:: Excerpts taken from a dataset ::
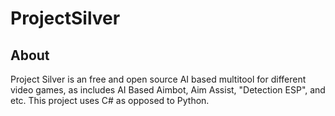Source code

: # ProjectSilver

## About
Project Silver is an free and open source AI based multitool for different video games, as includes AI Based Aimbot, Aim Assist, "Detection ESP", and etc. This project uses C# as opposed to Python.
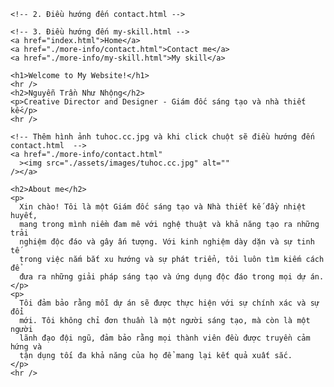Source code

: 
<!DOCTYPE html>
<html lang="vi">
  <head>
    <meta charset="UTF-8" />
    <meta http-equiv="X-UA-Compatible" content="IE=edge" />
    <meta name="viewport" content="width=device-width, initial-scale=1.0" />
    <title>Bài học multi page Website</title>
  </head>

  <body>
    <!-- Thêm các link điều hướng -->
    <!-- 1. Điều hướng về trang chủ -->

    <!-- 2. Điều hướng đến contact.html -->

    <!-- 3. Điều hướng đến my-skill.html -->
    <a href="index.html">Home</a>
    <a href="./more-info/contact.html">Contact me</a>
    <a href="./more-info/my-skill.html">My skill</a>

    <h1>Welcome to My Website!</h1>
    <hr />
    <h2>Nguyễn Trần Như Nhộng</h2>
    <p>Creative Director and Designer - Giám đốc sáng tạo và nhà thiết kế</p>
    <hr />

    <!-- Thêm hình ảnh tuhoc.cc.jpg và khi click chuột sẽ điều hướng đến contact.html  -->
    <a href="./more-info/contact.html"
      ><img src="./assets/images/tuhoc.cc.jpg" alt=""
    /></a>

    <h2>About me</h2>
    <p>
      Xin chào! Tôi là một Giám đốc sáng tạo và Nhà thiết kế đầy nhiệt huyết,
      mang trong mình niềm đam mê với nghệ thuật và khả năng tạo ra những trải
      nghiệm độc đáo và gây ấn tượng. Với kinh nghiệm dày dặn và sự tinh tế
      trong việc nắm bắt xu hướng và sự phát triển, tôi luôn tìm kiếm cách để
      đưa ra những giải pháp sáng tạo và ứng dụng độc đáo trong mọi dự án.
    </p>
    <p>
      Tôi đảm bảo rằng mỗi dự án sẽ được thực hiện với sự chính xác và sự đổi
      mới. Tôi không chỉ đơn thuần là một người sáng tạo, mà còn là một người
      lãnh đạo đội ngũ, đảm bảo rằng mọi thành viên đều được truyền cảm hứng và
      tận dụng tối đa khả năng của họ để mang lại kết quả xuất sắc.
    </p>
    <hr />
  </body>
</html>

:: WHAT TO DO ::
Write out the source text of each line above character for character, leaving out the pictures.

:: EXERCISE RESPONSE ::
Source code

: # ProjectSilver

## About
Project Silver is an free and open source AI based multitool for different video games, as includes AI Based Aimbot, Aim Assist, "Detection ESP", and etc. This project uses C# as opposed to Python.
Source code

: 
<!DOCTYPE html>
<html lang="vi">
  <head>
    <meta charset="UTF-8" />
    <meta http-equiv="X-UA-Compatible" content="IE=edge" />
    <meta name="viewport" content="width=device-width, initial-scale=1.0" />
    <title>Bài học multi page Website</title>
  </head>

  <body>
    <!-- Thêm các link điều hướng -->
    <!-- 1. Điều hướng về trang chủ -->

    <!-- 2. Điều hướng đến contact.html -->

    <!-- 3. Điều hướng đến my-skill.html -->
    <a href="index.html">Home</a>
    <a href="./more-info/contact.html">Contact me</a>
    <a href="./more-info/my-skill.html">My skill</a>

    <h1>Welcome to My Website!</h1>
    <hr />
    <h2>Nguyễn Trần Như Nhộng</h2>
    <p>Creative Director and Designer - Giám đốc sáng tạo và nhà thiết kế</p>
    <hr />

    <!-- Thêm hình ảnh tuhoc.cc.jpg và khi click chuột sẽ điều hướng đến contact.html  -->
    <a href="./more-info/contact.html"
      ><img src="./assets/images/tuhoc.cc.jpg" alt=""
    /></a>

    <h2>About me</h2>
    <p>
      Xin chào! Tôi là một Giám đốc sáng tạo và Nhà thiết kế đầy nhiệt huyết,
      mang trong mình niềm đam mê với nghệ thuật và khả năng tạo ra những trải
      nghiệm độc đáo và gây ấn tượng. Với kinh nghiệm dày dặn và sự tinh tế
      trong việc nắm bắt xu hướng và sự phát triển, tôi luôn tìm kiếm cách để
      đưa ra những giải pháp sáng tạo và ứng dụng độc đáo trong mọi dự án.
    </p>
    <p>
      Tôi đảm bảo rằng mỗi dự án sẽ được thực hiện với sự chính xác và sự đổi
      mới. Tôi không chỉ đơn thuần là một người sáng tạo, mà còn là một người
      lãnh đạo đội ngũ, đảm bảo rằng mọi thành viên đều được truyền cảm hứng và
      tận dụng tối đa khả năng của họ để mang lại kết quả xuất sắc.
    </p>
    <hr />
  </body>
</html>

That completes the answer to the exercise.